WHAT YOU HAVE TO DO: Could the data below please be reproduced word for word, without the pictures?

(Page layout parsing data)
________________________

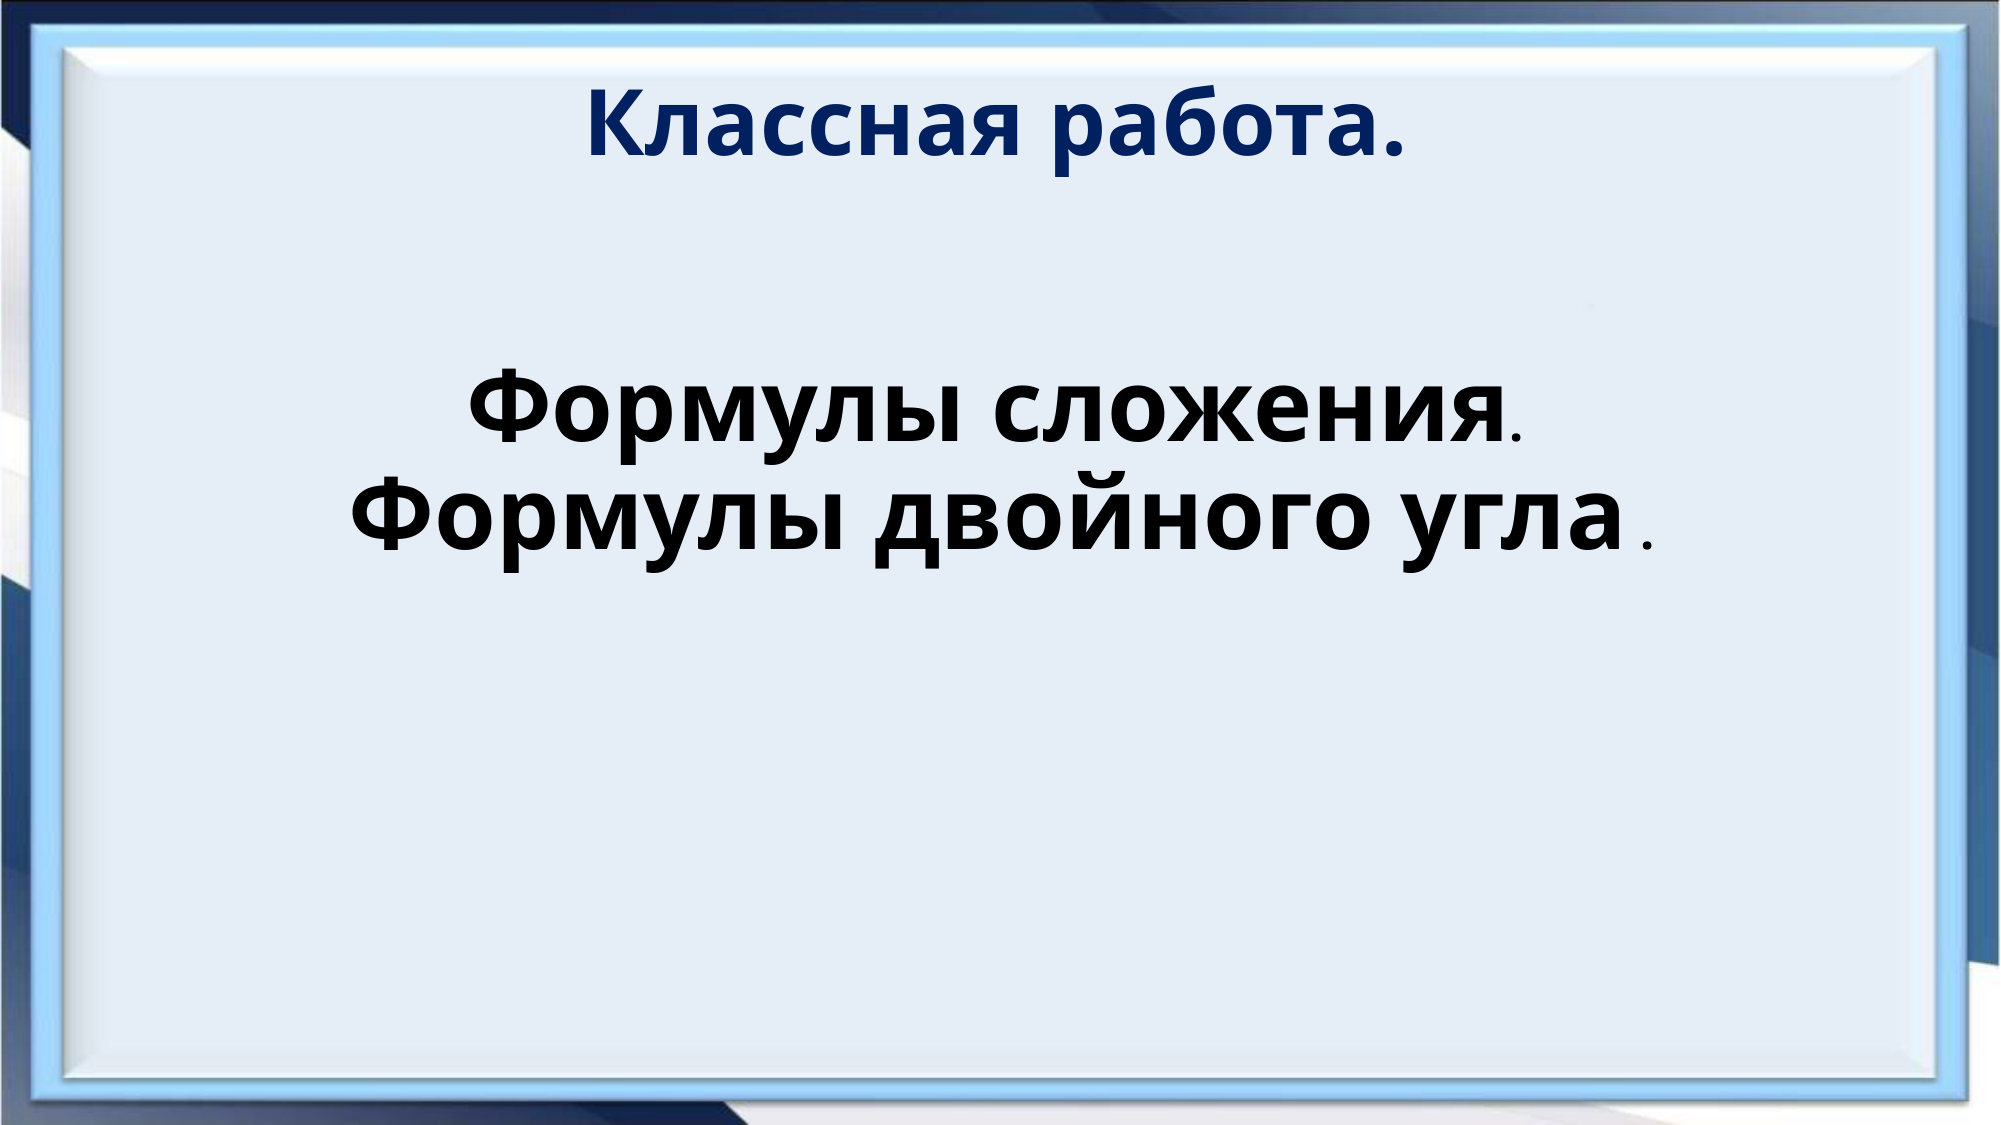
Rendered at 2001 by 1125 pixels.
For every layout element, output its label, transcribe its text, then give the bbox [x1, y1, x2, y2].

picture [0, 0, 2001, 1125]
title Классная работа. Формулы сложения. Формулы двойного угла . [125, 242, 1891, 579]
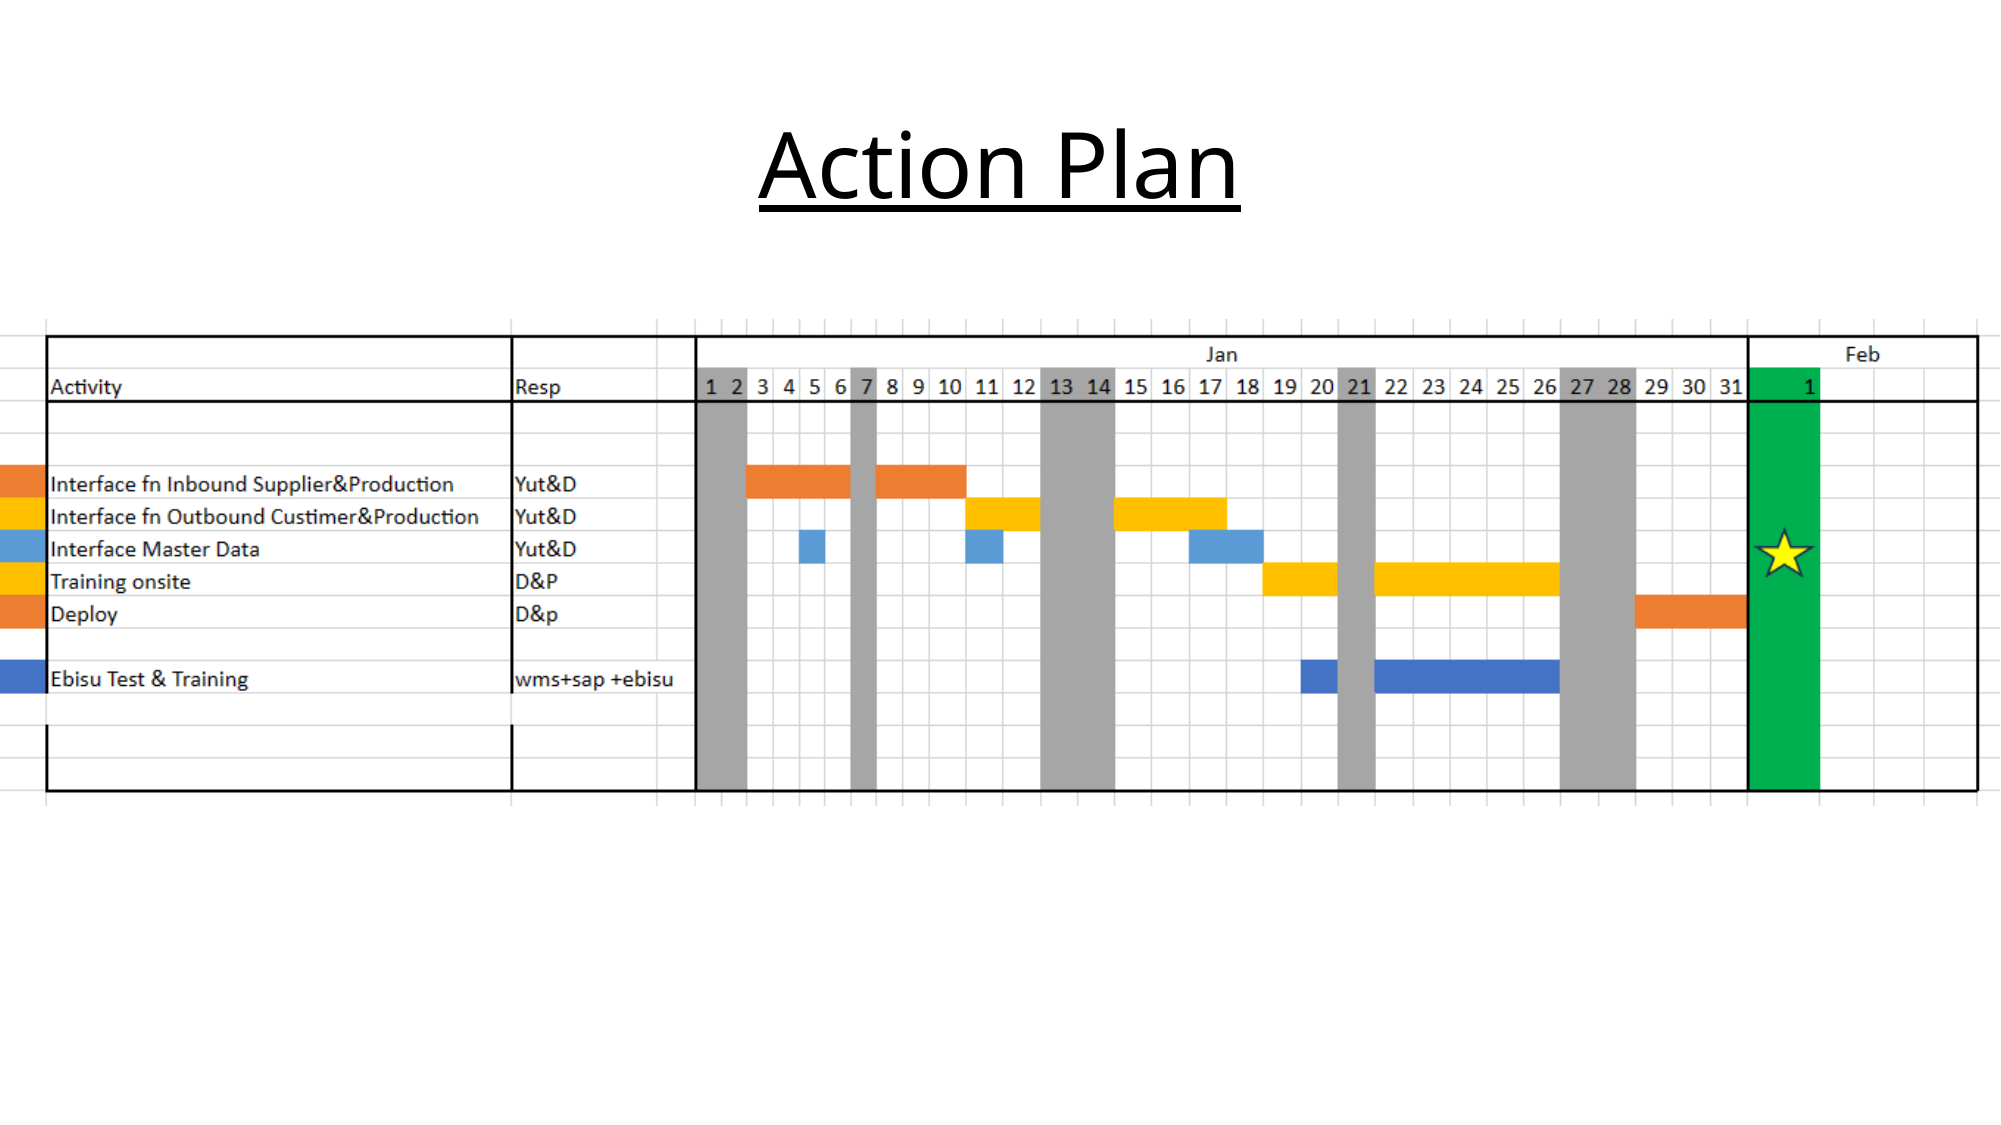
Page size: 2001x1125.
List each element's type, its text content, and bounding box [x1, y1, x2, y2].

picture [0, 319, 2000, 806]
title Action Plan [137, 59, 1863, 278]
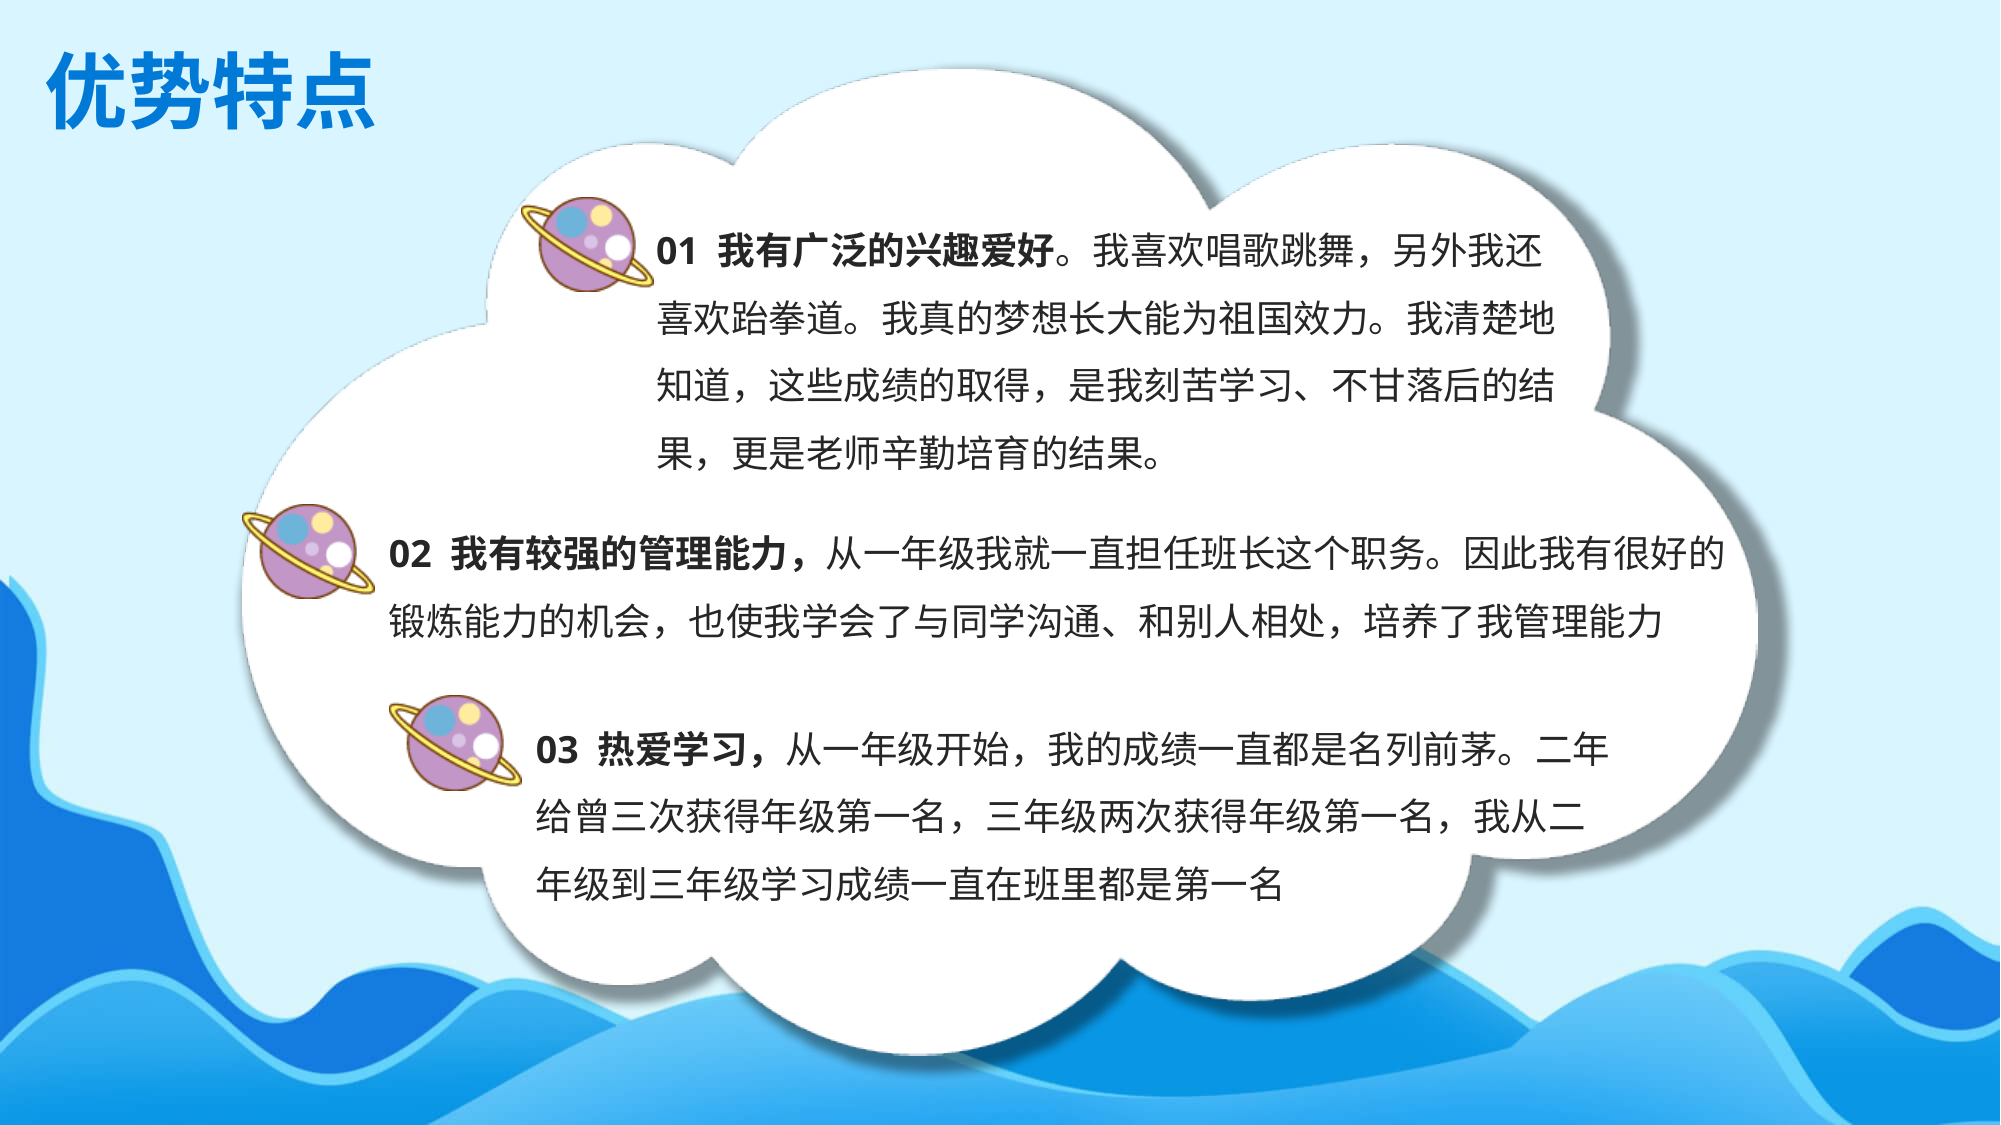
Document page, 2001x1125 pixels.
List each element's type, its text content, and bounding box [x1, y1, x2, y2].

________________________

OUTPUT FOR THIS TASK:
Rendered at 2001 by 1125 pixels.
For every layout element, output its label, transcribe its text, then give the bbox [x1, y1, x2, y2].

picture [0, 0, 2001, 1125]
title Классная работа. Формулы сложения. Формулы двойного угла . [125, 242, 1891, 579]
Page size: 2001x1125.
List each element's type, its text content, and bounding box [x1, y1, x2, y2].

picture [0, 319, 2000, 806]
title Action Plan [137, 59, 1863, 278]
Document page, 2001x1125 pixels.
List each element's type, its text content, and bounding box [x1, y1, x2, y2].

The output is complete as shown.